There is increasing evidence that, when located in cis, specific combinations of single nucleotide polymorphisms (SNPs) affect an individual's susceptibility to disease or treatment response. Methods that are suitable for haplotyping in the clinic are needed for the benefits of these results to reach patients. Computational methods for determining haplotypes are prone to errors, whereas direct haplotyping procedures are time consuming and expensive, or cannot be applied to distant SNPs. Now, Mitra et al. present an elegant new haplotyping method that overcomes these limitations. Indeed, they show that it can be used to successfully determine the genotype and phase of SNPs that are separated by as much as 45 kb.

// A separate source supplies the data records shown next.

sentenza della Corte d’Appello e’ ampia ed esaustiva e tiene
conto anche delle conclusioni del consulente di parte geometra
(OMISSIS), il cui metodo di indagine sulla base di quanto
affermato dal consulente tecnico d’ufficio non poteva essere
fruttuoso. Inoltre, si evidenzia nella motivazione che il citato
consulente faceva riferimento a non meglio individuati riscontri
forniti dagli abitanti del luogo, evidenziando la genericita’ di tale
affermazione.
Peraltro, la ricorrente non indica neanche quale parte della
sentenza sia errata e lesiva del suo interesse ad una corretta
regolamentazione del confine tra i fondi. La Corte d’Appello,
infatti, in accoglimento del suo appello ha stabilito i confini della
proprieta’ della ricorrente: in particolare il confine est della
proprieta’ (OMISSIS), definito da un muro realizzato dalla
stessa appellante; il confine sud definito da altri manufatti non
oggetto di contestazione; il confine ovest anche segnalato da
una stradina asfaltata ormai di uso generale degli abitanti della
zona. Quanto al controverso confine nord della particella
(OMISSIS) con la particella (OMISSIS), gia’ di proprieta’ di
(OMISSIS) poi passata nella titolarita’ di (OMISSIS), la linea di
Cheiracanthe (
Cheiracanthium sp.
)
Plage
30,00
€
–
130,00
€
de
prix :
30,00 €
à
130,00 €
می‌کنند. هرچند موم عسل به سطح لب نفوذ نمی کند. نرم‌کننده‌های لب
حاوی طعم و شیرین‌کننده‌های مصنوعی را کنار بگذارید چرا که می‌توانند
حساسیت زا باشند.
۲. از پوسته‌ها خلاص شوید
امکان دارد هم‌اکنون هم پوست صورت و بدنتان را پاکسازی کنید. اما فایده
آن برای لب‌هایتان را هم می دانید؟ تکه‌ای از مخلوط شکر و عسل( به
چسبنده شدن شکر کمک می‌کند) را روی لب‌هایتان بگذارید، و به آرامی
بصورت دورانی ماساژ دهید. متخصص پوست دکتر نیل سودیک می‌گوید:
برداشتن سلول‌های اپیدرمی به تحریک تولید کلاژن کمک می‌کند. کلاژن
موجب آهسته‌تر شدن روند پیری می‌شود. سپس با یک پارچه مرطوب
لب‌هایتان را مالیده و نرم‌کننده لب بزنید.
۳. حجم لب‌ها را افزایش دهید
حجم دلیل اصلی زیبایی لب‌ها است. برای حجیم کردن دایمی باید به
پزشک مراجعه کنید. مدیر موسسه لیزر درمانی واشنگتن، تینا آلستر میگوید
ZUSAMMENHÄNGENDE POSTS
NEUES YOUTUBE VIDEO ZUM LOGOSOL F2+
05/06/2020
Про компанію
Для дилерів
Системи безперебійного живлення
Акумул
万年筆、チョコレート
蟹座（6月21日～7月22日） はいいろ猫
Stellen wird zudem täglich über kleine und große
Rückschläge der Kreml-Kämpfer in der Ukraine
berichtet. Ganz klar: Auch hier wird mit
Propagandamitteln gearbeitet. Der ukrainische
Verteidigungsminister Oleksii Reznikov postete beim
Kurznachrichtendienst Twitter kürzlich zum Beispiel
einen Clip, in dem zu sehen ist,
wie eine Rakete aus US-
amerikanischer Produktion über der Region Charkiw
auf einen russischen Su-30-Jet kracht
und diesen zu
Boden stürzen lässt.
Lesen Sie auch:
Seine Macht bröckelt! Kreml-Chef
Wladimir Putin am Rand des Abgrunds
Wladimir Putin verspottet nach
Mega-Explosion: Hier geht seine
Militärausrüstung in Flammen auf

Genotyping of two SNPs in a single DNA sample. In the reaction for the first SNP (a), green signals indicate thymine residues and red signals indicate adenine residues; for the second SNP (b), green indicates thymine and red indicates cytosine. Haplotypes can be determined when the signal from two genotyping reactions overlaps (white circles). Image courtesy of R. Mitra, Washington University School of Medicine.

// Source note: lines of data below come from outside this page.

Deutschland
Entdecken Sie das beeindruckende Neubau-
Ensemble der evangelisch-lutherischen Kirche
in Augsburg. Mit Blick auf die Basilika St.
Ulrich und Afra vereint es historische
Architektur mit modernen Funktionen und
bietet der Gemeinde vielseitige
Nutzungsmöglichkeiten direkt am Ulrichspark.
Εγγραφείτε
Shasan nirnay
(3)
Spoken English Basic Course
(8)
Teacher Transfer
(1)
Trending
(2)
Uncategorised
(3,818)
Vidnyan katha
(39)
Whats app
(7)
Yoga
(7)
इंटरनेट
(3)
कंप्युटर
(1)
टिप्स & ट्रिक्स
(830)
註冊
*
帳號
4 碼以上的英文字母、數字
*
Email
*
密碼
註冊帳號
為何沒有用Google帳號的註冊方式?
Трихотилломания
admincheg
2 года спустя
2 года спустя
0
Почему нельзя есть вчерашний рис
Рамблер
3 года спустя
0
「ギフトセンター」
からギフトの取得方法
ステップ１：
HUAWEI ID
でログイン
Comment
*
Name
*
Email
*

The authors immobilized a dilute sample of patient DNA on a microscope slide in a thin acrylamide gel, which contains all the reagents necessary for a polymerase chain reaction (PCR). Two primer pairs incorporated in the gel allowed two SNPs of interest to be amplified. The PCR products — referred to as polonies — are immobile because the primers are modified such that one strand of the amplified DNA is covalently linked to the acrylamide matrix. So, DNA amplified by different primer pairs, but from a single DNA molecule, co-localizes. The SNPs are genotyped, one at a time, by a single base-pair extension method that uses fluorescently-labelled oligonucleotides. After each genotyping reaction the slide is scanned and the genotype of each polony is recorded digitally. The images from different reactions are merged and a computer algorithm identifies haplotypes based on the genotypes of overlapping polonies.

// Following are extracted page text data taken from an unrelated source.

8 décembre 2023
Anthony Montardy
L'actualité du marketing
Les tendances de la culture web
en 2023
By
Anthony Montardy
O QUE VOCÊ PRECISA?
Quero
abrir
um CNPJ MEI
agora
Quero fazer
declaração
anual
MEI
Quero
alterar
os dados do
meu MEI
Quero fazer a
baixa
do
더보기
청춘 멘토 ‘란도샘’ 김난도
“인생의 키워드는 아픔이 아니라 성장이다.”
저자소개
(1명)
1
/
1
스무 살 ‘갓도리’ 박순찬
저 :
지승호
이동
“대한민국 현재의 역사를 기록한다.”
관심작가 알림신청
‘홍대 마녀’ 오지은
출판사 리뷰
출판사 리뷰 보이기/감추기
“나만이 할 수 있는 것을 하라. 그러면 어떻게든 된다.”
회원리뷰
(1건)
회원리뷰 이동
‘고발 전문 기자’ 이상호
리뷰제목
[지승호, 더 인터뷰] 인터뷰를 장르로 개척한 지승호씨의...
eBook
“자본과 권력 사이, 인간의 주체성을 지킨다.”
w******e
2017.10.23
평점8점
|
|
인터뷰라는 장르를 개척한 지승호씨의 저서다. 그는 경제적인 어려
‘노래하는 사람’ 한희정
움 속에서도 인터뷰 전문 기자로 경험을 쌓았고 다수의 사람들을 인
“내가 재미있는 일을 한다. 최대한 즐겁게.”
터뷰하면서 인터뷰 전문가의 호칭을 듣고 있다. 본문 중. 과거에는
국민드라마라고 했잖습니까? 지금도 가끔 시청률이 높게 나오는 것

This is a promising method for SNP haplotyping. It has the potential to be used in the clinic, as a buccal swab provides sufficient DNA to make one slide, which can be reused for multiple genotyping reactions. This tool will also be useful for researchers interested in characterizing genetic variation, as it can be used to determine allele and haplotype frequencies in a population from pooled DNA samples.